* Problems and tasks *
A: Do these statements agree with the Turkish grammar thread below? (i) The suffix -tir- makes bitmek transitive. (ii) Rallino disagrees with Tzesyneas's explanation. (iii) The first writer recommends listening to native speakers, in writing or speech, as a better way to understand. Answer yes or no for each, quoting the words of the thread that decide it.
B: Duplicate the part of the Turkish grammar thread that runs from "Kardeşin ilaçı içsin" up to and including "oral. Good luck!", keeping the wording exact.

Well, there is a third occassion: Yemeğimi köpeğe bitir*t*tim. (bit-tir-t-im)
First *-tir-* makes bitmek transitive so we can give it the object yemeğimi. Second *-t-* allows us to assiggn the action to the word with dative (köpeğ*e*).

So:  Arkadaşına bir mektup yazdır. (write a letter using/via your friend)
Arkadaşın bir mektup yazsın. (your friend should write a letter)

Kardeşin ilaçı içsin (your brother should drink the drug)
Kardeşine ilaçı içtir. (make your brother to drink the drug/ give the drug to your brother)

I'm so sorry for my bad English or Greek-lish.. I hope the explanation is helpfull. Though, in my oppinion, you will understand better by paying attention to the native speakers talk, written or oral. Good luck!


----------



## Rallino

I think Tzesyneas has explained perfectly. Only one thing:


> [...]
> Kardeşin ilaçı ilacı içsin (your brother should drink the drug)
> Kardeşine ilaçı ilacı içtir.  (make your brother to drink the drug/ give the drug to your brother)

* Supplied entries *
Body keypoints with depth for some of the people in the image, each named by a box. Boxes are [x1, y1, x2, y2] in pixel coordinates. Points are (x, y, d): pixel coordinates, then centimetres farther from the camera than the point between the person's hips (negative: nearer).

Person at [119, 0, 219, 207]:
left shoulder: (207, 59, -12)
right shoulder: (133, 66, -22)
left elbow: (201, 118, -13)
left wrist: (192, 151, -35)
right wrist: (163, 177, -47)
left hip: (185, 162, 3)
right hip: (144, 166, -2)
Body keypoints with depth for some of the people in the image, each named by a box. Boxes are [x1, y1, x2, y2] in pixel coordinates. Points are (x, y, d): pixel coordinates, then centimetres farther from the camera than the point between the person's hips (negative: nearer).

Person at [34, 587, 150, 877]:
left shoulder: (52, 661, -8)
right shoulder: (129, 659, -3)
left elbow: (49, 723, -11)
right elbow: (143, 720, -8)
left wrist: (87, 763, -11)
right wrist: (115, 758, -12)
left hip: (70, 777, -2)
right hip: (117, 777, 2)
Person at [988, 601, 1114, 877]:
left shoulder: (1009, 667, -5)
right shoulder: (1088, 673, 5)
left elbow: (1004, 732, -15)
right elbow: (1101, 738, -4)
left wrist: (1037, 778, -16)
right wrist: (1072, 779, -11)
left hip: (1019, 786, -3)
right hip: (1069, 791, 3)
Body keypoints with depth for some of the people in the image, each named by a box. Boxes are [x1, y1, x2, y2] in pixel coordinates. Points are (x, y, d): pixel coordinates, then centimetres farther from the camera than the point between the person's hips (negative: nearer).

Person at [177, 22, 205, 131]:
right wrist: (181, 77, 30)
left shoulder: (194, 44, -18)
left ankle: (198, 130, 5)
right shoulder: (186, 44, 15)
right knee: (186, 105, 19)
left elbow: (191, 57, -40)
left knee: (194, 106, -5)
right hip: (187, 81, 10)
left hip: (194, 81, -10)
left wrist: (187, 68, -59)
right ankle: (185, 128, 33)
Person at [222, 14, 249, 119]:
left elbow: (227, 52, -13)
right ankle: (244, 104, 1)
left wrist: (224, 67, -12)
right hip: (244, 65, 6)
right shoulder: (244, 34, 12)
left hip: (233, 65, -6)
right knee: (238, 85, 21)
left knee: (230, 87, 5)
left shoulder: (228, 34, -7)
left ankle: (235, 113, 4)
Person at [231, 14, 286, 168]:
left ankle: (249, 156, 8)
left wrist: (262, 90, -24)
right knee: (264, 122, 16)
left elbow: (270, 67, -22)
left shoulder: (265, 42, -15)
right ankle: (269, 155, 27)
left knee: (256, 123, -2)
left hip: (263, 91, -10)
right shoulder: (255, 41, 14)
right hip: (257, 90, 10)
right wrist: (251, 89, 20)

...

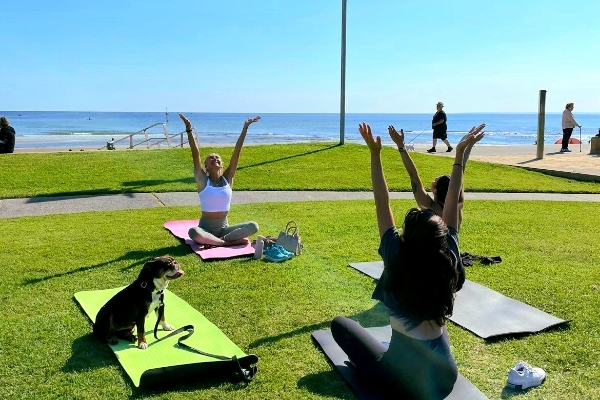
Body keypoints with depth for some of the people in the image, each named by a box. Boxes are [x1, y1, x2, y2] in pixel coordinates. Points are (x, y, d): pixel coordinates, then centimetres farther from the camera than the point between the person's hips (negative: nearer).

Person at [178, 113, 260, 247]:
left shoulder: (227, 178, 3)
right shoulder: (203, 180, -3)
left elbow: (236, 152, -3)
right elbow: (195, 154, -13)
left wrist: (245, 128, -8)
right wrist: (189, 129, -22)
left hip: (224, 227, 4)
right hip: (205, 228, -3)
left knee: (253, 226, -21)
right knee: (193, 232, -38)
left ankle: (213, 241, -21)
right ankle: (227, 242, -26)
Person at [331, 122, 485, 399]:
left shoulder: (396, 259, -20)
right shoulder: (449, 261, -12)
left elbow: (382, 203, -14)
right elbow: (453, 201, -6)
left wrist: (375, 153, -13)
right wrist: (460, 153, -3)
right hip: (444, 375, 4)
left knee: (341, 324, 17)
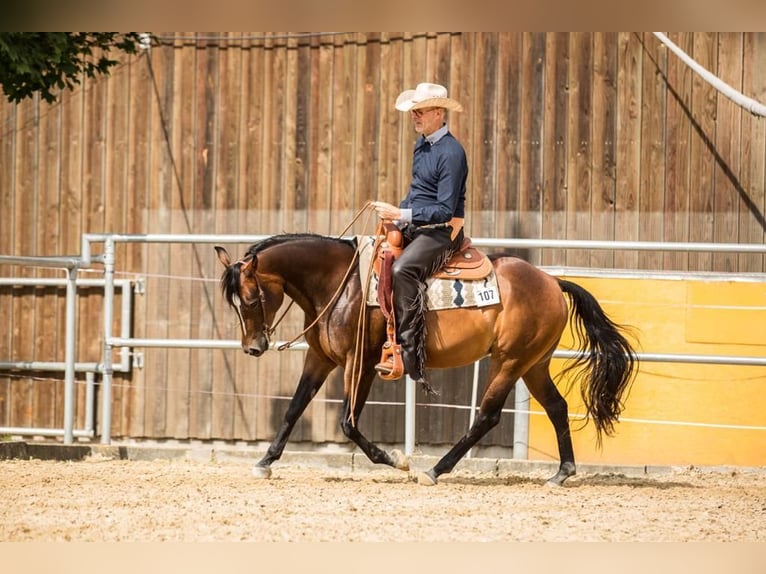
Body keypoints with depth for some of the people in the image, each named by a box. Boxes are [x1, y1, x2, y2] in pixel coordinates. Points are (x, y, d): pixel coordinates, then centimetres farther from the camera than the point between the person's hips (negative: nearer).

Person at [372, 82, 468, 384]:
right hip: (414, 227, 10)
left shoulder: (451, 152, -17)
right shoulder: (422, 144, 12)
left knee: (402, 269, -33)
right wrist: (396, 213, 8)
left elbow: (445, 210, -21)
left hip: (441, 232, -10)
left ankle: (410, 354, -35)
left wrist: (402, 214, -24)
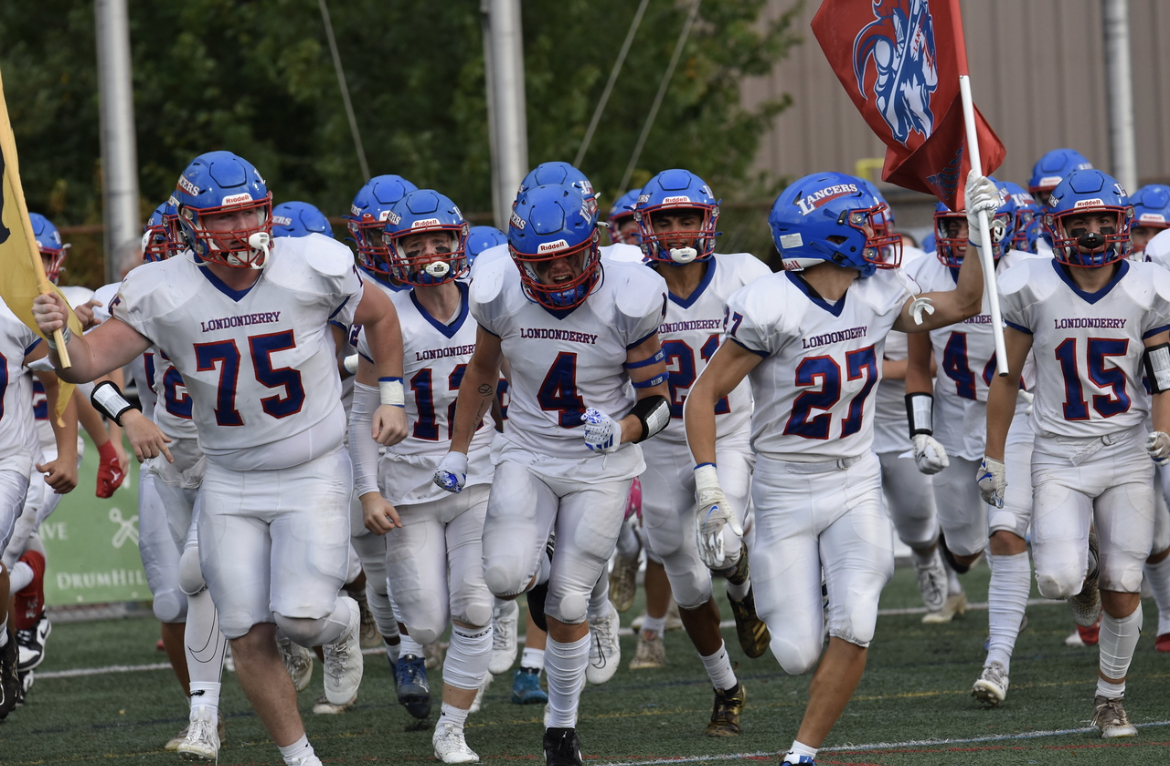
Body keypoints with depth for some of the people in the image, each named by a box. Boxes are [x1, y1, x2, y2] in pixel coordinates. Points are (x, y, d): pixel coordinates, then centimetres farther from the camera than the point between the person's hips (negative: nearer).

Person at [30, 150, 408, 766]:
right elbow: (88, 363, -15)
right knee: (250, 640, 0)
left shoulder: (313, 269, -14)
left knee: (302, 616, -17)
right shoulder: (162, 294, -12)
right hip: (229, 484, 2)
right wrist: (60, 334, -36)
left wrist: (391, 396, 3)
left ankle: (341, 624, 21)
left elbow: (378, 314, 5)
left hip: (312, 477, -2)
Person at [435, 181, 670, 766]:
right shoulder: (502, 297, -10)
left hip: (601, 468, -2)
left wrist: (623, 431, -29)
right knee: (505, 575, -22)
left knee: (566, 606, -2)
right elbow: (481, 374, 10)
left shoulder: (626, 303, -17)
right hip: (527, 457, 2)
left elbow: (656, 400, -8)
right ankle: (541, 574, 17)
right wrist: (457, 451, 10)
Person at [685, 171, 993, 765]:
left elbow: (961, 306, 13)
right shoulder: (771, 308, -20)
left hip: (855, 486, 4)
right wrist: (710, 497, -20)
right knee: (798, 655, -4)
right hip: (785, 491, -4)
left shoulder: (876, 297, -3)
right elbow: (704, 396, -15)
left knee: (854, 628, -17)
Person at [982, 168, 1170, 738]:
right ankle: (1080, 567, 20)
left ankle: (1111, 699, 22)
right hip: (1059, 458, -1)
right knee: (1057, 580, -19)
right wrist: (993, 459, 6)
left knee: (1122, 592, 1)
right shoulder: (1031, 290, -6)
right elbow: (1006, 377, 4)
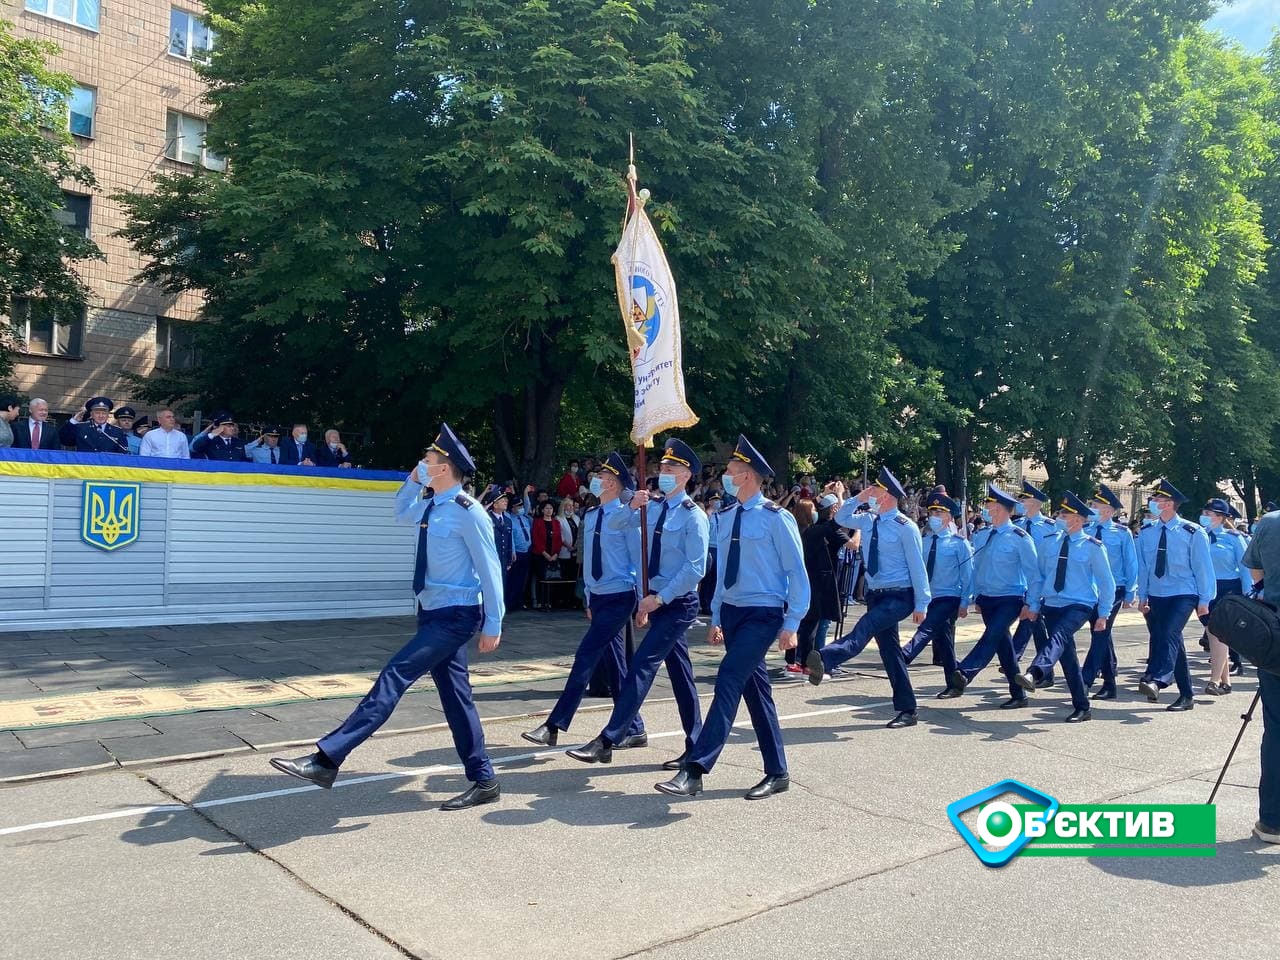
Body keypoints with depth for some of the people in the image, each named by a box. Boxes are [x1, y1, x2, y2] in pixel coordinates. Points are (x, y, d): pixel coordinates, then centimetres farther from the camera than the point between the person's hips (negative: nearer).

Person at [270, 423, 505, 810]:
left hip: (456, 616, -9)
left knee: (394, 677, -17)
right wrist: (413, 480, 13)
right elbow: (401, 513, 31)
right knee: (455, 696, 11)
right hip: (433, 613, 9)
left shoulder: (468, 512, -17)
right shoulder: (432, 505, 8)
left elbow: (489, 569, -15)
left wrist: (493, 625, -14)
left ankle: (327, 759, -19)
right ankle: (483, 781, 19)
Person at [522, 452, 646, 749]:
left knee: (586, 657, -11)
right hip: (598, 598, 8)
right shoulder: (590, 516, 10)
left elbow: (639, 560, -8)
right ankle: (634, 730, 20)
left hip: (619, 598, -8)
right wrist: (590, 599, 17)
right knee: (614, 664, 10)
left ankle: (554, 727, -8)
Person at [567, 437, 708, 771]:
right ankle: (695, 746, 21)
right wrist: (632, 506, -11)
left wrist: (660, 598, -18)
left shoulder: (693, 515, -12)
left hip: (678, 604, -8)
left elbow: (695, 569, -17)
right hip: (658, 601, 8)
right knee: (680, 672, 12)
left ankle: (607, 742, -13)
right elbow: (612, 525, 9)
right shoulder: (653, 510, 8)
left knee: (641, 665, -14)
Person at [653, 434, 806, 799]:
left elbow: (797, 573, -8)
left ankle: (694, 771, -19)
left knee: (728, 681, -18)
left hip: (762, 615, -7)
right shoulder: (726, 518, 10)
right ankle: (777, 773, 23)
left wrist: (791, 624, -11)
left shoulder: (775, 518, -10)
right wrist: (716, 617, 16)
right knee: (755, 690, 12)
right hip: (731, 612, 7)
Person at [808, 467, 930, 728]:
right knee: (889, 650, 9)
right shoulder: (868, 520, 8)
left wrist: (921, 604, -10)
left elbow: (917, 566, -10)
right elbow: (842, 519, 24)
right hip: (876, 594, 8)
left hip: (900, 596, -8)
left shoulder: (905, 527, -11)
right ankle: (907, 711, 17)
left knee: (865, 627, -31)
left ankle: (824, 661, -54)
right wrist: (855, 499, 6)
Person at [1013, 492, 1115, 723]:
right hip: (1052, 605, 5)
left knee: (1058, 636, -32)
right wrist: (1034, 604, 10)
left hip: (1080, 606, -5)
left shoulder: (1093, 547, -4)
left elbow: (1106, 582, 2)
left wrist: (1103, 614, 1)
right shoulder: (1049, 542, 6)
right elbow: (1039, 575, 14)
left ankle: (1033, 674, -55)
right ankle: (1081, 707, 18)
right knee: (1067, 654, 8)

...

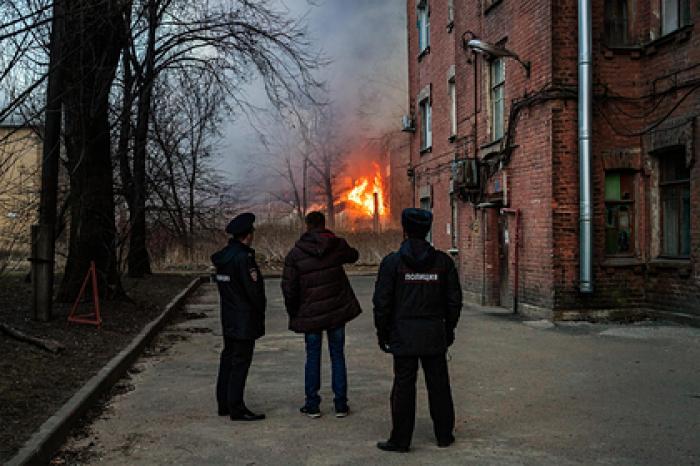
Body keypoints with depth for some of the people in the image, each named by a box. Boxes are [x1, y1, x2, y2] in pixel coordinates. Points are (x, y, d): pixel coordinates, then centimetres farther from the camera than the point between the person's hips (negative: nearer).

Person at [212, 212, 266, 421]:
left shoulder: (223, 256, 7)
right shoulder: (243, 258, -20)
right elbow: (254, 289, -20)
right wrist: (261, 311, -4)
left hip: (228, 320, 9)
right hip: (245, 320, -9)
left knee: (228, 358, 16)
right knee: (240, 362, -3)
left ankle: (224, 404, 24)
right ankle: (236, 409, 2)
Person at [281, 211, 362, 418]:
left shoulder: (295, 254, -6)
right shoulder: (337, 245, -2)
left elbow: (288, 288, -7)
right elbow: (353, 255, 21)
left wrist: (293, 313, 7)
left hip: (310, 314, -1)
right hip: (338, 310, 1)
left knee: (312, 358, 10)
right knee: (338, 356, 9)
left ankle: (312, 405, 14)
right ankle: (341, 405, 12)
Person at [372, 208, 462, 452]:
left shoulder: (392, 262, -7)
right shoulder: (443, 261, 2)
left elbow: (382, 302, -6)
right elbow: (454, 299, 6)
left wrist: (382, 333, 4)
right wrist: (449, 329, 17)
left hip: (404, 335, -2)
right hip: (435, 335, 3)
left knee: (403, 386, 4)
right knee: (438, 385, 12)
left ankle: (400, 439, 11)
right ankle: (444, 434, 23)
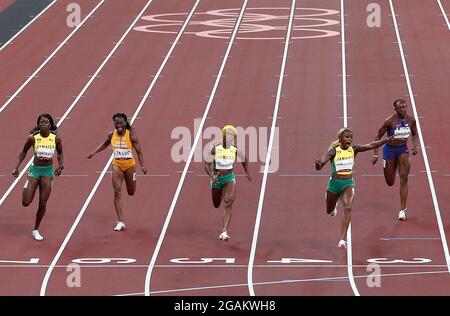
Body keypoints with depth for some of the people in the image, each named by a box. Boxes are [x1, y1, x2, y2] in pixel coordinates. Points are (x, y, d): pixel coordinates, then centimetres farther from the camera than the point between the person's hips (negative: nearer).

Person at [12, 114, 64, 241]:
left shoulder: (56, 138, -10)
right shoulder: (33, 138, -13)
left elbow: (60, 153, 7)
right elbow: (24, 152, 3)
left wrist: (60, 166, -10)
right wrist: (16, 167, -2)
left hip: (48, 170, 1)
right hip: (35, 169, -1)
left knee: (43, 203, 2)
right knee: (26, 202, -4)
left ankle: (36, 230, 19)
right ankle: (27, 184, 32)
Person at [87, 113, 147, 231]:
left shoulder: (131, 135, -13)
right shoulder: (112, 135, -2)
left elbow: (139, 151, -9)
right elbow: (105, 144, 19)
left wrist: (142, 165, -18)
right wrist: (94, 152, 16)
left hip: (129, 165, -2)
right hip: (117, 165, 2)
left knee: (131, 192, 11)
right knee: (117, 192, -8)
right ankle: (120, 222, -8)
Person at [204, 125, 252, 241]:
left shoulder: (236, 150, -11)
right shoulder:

* Responses for each task *
A:
(i) Yes: "makes bitmek transitive so we can give it the object yemeğimi"
(ii) No: "I think Tzesyneas has explained perfectly."
(iii) Yes: "you will understand better by paying attention to the native speakers talk, written or oral"

B:
Kardeşin ilaçı içsin (your brother should drink the drug)
Kardeşine ilaçı içtir. (make your brother to drink the drug/ give the drug to your brother)

I'm so sorry for my bad English or Greek-lish.. I hope the explanation is helpfull. Though, in my oppinion, you will understand better by paying attention to the native speakers talk, written or oral. Good luck!